(DATA EXCERPTS begins)

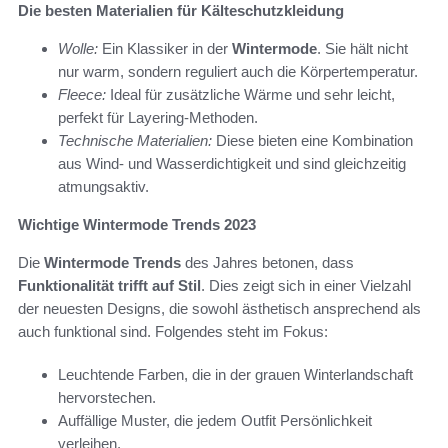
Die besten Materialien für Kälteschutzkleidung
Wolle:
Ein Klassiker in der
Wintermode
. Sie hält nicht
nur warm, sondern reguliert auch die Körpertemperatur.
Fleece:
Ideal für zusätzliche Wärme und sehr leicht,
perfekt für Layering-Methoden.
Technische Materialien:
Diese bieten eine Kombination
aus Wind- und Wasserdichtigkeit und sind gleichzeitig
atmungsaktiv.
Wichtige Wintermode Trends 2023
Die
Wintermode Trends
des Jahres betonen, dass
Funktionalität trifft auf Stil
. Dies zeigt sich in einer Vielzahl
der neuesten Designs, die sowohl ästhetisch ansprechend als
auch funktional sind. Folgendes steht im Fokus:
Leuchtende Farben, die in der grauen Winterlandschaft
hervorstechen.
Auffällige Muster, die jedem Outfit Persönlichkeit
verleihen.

(DATA EXCERPTS ends)
(DATA EXCERPTS begins)

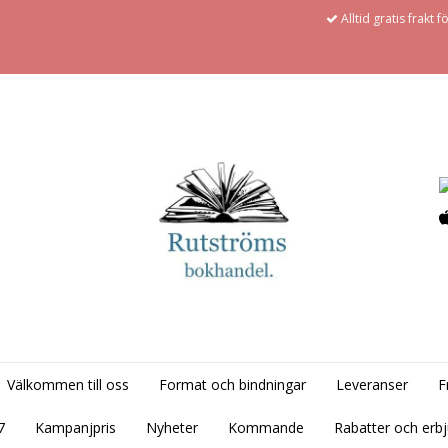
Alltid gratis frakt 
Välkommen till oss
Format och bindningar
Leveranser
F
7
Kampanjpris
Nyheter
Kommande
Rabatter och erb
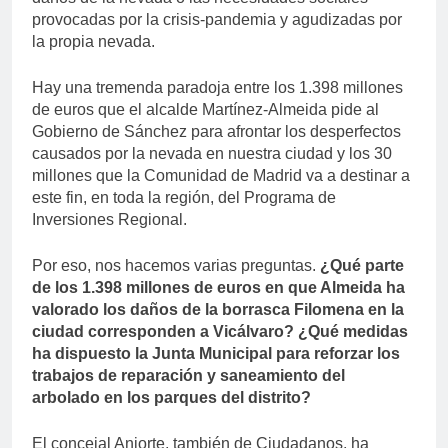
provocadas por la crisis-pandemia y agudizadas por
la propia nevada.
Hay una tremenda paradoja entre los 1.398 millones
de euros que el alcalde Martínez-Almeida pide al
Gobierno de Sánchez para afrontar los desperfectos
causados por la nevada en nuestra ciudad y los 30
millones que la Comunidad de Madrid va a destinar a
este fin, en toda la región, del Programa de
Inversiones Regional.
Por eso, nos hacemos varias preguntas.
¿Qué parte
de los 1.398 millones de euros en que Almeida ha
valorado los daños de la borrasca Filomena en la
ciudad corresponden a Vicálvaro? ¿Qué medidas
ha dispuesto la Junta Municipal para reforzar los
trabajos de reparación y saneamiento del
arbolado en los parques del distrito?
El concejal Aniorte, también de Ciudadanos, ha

(DATA EXCERPTS ends)

YOUR TASK: All lines of the entries containing the string "auch" must be shown in full.

RESULT FOR THIS EXERCISE:
nur warm, sondern reguliert auch die Körpertemperatur.
auch funktional sind. Folgendes steht im Fokus:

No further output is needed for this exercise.